The Fables of Aesop is out now!

What is beauty

Somebody asked me for my thoughts on a concise definition of beauty, so here they are:

First, it’s terribly unfair to ask for a concise definition because the more concise you make it, the more people will understand the words differently.

Second, if you are going to define beauty you have to believe that it actually exists, which means that it is not merely “in the eye of the beholder.”

Third, I do believe that it exists and that it is an essential property of all that is good, just, right, appropriate, etc.

Fourth, that doesn’t make it easier to define.

Fifth, Thomas Aquinas gave a great description of the elements of beauty: wholeness (also translatable as purity, an interesting fact in itself), balance, and radiance (sometimes called clarity, but this confuses the issue – radiance is better).

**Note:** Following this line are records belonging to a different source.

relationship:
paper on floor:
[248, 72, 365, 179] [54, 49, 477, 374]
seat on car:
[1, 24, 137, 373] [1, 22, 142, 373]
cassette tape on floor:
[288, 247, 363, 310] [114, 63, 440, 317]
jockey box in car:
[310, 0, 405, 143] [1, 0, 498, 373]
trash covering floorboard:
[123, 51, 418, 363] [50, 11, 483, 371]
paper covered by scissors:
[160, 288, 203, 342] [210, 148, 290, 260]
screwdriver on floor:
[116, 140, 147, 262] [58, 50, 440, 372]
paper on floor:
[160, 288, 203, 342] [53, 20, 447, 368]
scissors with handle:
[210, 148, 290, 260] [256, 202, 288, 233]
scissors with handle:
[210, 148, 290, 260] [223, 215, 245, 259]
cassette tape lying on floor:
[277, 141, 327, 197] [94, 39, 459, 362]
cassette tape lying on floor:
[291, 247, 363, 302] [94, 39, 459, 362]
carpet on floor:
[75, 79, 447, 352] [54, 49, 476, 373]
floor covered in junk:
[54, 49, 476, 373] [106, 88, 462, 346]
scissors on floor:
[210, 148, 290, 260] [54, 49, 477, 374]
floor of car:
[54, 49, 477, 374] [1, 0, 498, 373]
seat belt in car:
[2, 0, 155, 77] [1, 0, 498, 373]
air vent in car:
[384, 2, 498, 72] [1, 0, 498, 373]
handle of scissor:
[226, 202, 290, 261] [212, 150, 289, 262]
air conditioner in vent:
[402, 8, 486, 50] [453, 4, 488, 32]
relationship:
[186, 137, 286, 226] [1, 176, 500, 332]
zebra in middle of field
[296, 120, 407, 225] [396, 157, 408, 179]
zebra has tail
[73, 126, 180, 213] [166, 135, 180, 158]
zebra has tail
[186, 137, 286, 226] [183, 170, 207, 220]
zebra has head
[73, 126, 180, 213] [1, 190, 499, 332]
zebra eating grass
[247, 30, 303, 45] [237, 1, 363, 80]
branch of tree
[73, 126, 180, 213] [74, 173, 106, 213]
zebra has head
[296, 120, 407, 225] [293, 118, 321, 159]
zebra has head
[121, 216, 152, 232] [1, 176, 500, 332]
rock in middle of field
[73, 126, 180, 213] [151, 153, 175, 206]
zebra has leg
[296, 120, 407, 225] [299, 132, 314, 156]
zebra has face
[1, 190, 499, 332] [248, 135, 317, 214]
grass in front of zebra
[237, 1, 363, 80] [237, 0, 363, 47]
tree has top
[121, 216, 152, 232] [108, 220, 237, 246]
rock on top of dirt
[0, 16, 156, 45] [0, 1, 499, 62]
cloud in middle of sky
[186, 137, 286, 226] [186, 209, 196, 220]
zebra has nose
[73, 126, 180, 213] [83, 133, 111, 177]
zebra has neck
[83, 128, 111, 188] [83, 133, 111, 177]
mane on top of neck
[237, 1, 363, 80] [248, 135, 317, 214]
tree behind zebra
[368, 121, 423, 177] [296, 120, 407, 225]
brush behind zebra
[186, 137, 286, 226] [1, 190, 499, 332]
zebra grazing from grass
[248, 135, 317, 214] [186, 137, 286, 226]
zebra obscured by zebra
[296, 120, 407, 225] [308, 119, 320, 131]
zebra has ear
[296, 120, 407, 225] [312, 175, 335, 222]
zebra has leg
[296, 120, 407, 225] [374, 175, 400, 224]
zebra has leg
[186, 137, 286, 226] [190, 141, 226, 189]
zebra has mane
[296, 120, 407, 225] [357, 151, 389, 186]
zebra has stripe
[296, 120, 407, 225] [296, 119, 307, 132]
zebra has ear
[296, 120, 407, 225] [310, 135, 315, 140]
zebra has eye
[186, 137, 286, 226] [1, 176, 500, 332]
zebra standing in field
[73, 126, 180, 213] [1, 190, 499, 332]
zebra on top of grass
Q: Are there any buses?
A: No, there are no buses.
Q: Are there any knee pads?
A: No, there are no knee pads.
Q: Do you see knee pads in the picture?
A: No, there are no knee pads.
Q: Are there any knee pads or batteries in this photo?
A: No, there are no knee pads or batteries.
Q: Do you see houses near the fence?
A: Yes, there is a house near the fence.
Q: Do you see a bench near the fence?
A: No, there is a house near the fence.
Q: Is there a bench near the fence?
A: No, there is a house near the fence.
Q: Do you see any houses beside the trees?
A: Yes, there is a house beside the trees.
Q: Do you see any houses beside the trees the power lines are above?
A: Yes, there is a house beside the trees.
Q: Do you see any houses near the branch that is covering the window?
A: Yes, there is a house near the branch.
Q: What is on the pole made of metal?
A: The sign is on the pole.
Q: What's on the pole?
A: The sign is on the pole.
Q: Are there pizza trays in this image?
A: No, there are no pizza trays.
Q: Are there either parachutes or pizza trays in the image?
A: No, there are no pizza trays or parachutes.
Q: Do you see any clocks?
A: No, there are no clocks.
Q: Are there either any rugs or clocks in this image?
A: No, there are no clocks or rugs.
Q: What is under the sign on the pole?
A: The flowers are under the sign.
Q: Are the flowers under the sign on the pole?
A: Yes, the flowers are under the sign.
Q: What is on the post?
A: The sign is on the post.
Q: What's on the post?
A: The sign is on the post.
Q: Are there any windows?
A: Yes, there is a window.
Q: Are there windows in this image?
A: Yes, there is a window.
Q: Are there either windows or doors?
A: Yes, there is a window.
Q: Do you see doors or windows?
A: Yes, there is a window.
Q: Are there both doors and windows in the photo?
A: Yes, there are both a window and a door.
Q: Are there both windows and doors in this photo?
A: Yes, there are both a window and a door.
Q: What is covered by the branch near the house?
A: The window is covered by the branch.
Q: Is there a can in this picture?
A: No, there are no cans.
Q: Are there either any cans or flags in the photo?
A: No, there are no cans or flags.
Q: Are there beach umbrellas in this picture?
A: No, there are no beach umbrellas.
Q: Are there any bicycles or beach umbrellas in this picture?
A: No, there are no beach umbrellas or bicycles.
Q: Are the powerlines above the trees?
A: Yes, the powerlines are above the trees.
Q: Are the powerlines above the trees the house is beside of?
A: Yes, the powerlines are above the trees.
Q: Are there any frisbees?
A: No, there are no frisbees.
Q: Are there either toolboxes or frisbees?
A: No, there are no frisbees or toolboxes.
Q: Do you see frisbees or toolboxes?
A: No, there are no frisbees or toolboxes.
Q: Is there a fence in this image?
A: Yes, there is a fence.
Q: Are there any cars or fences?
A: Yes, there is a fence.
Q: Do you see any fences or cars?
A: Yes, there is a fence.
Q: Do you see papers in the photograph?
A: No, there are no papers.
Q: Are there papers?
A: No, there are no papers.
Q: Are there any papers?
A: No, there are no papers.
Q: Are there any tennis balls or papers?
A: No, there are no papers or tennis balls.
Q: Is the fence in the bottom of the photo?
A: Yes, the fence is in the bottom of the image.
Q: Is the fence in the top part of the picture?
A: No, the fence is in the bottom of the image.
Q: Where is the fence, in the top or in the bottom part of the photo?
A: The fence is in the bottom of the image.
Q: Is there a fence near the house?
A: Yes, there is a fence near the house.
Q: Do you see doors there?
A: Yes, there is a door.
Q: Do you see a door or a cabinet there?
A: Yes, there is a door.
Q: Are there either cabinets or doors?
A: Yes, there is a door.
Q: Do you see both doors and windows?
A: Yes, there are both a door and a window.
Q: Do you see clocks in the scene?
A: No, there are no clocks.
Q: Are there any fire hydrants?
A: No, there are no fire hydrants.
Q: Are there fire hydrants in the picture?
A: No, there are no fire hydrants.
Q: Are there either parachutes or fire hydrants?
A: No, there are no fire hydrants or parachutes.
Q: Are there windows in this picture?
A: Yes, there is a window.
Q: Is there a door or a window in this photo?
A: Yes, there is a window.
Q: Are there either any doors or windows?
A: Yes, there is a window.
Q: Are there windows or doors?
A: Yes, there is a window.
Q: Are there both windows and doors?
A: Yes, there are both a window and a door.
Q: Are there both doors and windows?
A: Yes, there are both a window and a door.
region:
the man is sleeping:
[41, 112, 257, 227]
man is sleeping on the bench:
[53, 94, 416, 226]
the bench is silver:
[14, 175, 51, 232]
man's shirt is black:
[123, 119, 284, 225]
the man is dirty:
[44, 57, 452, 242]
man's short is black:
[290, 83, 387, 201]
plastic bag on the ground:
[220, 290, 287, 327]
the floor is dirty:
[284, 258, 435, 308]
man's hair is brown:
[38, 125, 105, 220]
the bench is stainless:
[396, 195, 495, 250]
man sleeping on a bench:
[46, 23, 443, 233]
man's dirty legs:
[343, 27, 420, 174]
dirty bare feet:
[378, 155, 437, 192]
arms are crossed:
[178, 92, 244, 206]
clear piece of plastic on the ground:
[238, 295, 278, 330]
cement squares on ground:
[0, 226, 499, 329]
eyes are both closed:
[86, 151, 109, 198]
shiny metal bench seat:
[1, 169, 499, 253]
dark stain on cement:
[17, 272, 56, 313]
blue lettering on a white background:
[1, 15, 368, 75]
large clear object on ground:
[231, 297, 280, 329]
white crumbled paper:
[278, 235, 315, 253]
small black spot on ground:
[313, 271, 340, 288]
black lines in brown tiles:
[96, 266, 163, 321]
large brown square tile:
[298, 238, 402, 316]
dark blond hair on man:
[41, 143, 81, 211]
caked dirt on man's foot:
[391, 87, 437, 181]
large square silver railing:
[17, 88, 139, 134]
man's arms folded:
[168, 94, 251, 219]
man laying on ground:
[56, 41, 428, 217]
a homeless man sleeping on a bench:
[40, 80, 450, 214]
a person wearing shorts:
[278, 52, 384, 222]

Beauty therefore is a quality of an object that is most easily perceived when the object is whole/pure, balanced, and radiant.

A word on radiant: for an object to be radiant, there must be something that is “radiated.” That something is the idea being embodied in the object. For example, if you want to see a beautiful painting of a tree, then you must look for a painting in which the idea of a tree is embodied well.

A beautiful tree itself is one that is healthy (whole/pure), balanced (it grows in a proportionate manner, which all trees are created to do so far as I can tell), and radiant (you can see the idea of a tree clearly in this tree because it is a wonderful type of the idea of a tree).

That radiance bit is tough for moderns because we don’t value “ideas” in the Christian classical sense anymore and that is why our culture has experienced an aesthetic meltdown. We think something is beautiful merely because we enjoy looking at it or listening to it.

The entire history and notion of artistic criticism and even moral judgment, however, arise from the notion that there are ideas and that those ideas need to be expressed well (appropriately) for a work of art to be successful.

Art is, in short, not self-expression, but expression of an idea (not a concept in the head, but an idea woven into the fabric of reality).

Beauty, therefore, is one of the most important ideas in existence. And it seems to be, as I said above, a quality in an object that is most easily perceived when the object is whole, balanced, and radiant, and when the observer has “eyes to see.”

One final thought: the Greek word for beauty is Kalos, which can also be translated: the good, the noble, the fitting, etc. Very interesting.